What is expected
Go through the listing and transcribe each line exactly.
━━━ Exercise data ━━━
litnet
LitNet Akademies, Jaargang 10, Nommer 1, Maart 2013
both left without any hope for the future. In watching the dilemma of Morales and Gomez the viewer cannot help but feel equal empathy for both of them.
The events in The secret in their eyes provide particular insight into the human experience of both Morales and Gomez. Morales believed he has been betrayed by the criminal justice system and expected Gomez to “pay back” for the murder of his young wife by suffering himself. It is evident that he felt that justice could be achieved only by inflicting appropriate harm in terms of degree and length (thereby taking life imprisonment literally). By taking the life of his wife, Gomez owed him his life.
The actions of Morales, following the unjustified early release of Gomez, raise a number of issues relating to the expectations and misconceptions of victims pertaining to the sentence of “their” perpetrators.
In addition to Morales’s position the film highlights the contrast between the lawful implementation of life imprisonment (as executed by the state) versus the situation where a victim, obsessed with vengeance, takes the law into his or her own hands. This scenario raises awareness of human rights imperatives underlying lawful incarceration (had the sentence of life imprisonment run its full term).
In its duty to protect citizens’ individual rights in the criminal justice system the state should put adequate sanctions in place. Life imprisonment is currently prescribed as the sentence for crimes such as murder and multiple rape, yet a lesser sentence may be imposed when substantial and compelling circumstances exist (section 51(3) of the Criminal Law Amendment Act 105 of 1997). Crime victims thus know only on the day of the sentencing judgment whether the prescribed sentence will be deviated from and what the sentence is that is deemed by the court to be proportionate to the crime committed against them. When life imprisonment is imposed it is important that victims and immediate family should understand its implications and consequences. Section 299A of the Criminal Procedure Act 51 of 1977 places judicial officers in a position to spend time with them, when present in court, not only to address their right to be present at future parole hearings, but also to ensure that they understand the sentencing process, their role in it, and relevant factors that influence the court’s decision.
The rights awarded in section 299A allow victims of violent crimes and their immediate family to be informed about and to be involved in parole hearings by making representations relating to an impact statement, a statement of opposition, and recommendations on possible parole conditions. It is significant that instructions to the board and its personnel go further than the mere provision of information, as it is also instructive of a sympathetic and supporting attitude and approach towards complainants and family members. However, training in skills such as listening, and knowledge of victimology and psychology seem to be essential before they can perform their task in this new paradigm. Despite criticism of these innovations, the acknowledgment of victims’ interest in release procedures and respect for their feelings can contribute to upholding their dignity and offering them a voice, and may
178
━━━
Problem solution
litnet
LitNet Akademies, Jaargang 10, Nommer 1, Maart 2013
both left without any hope for the future. In watching the dilemma of Morales and Gomez the viewer cannot help but feel equal empathy for both of them.
The events in The secret in their eyes provide particular insight into the human experience of both Morales and Gomez. Morales believed he has been betrayed by the criminal justice system and expected Gomez to “pay back” for the murder of his young wife by suffering himself. It is evident that he felt that justice could be achieved only by inflicting appropriate harm in terms of degree and length (thereby taking life imprisonment literally). By taking the life of his wife, Gomez owed him his life.
The actions of Morales, following the unjustified early release of Gomez, raise a number of issues relating to the expectations and misconceptions of victims pertaining to the sentence of “their” perpetrators.
In addition to Morales’s position the film highlights the contrast between the lawful implementation of life imprisonment (as executed by the state) versus the situation where a victim, obsessed with vengeance, takes the law into his or her own hands. This scenario raises awareness of human rights imperatives underlying lawful incarceration (had the sentence of life imprisonment run its full term).
In its duty to protect citizens’ individual rights in the criminal justice system the state should put adequate sanctions in place. Life imprisonment is currently prescribed as the sentence for crimes such as murder and multiple rape, yet a lesser sentence may be imposed when substantial and compelling circumstances exist (section 51(3) of the Criminal Law Amendment Act 105 of 1997). Crime victims thus know only on the day of the sentencing judgment whether the prescribed sentence will be deviated from and what the sentence is that is deemed by the court to be proportionate to the crime committed against them. When life imprisonment is imposed it is important that victims and immediate family should understand its implications and consequences. Section 299A of the Criminal Procedure Act 51 of 1977 places judicial officers in a position to spend time with them, when present in court, not only to address their right to be present at future parole hearings, but also to ensure that they understand the sentencing process, their role in it, and relevant factors that influence the court’s decision.
The rights awarded in section 299A allow victims of violent crimes and their immediate family to be informed about and to be involved in parole hearings by making representations relating to an impact statement, a statement of opposition, and recommendations on possible parole conditions. It is significant that instructions to the board and its personnel go further than the mere provision of information, as it is also instructive of a sympathetic and supporting attitude and approach towards complainants and family members. However, training in skills such as listening, and knowledge of victimology and psychology seem to be essential before they can perform their task in this new paradigm. Despite criticism of these innovations, the acknowledgment of victims’ interest in release procedures and respect for their feelings can contribute to upholding their dignity and offering them a voice, and may
178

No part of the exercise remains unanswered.